Content starts
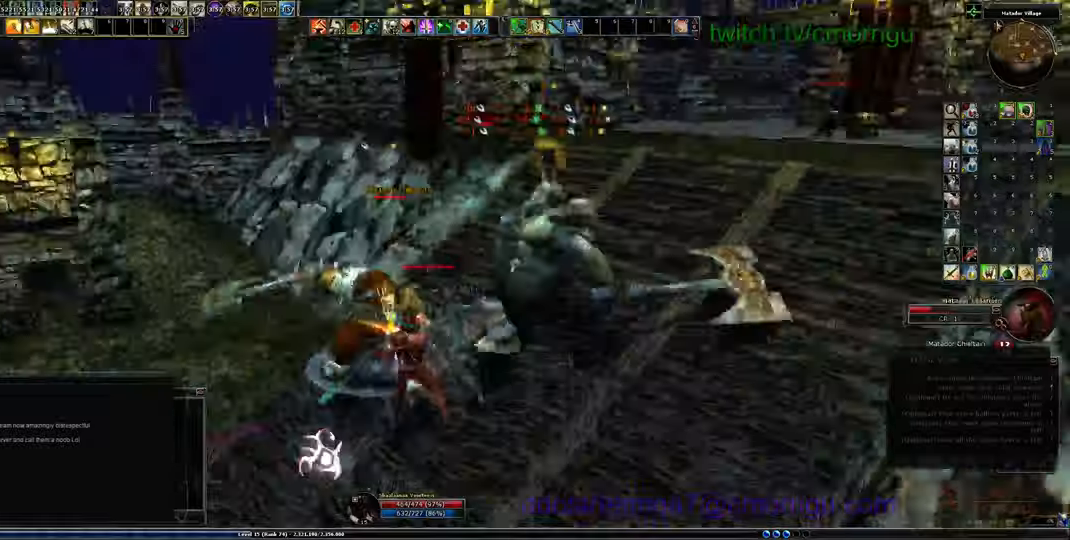
{"keys": ["a"], "events": [[500, "a", "down"]]}
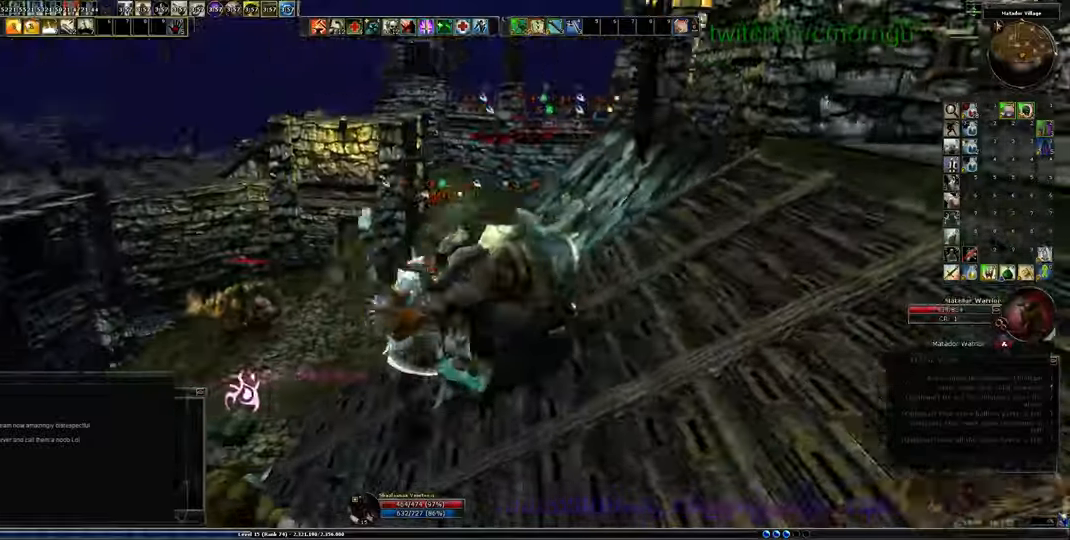
{"keys": ["a", "w"], "events": [[100, "w", "down"]]}
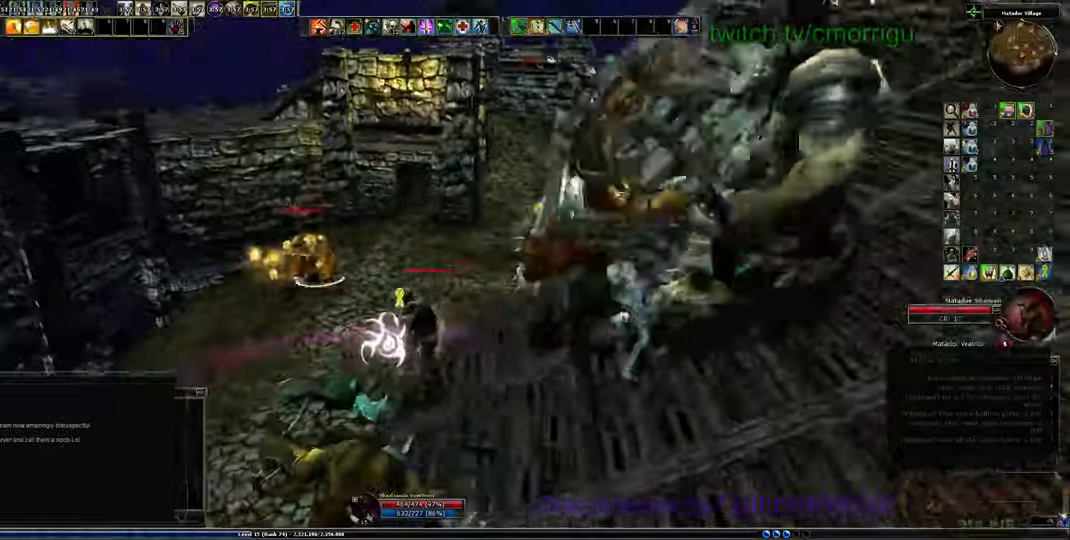
{"keys": ["a", "w"], "events": []}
Content ends
### TASK DIRECTIONS:
Please give the number of lines in the data above that include the string "down", and nothing else.

### SOLUTION TO THIS PROBLEM:
2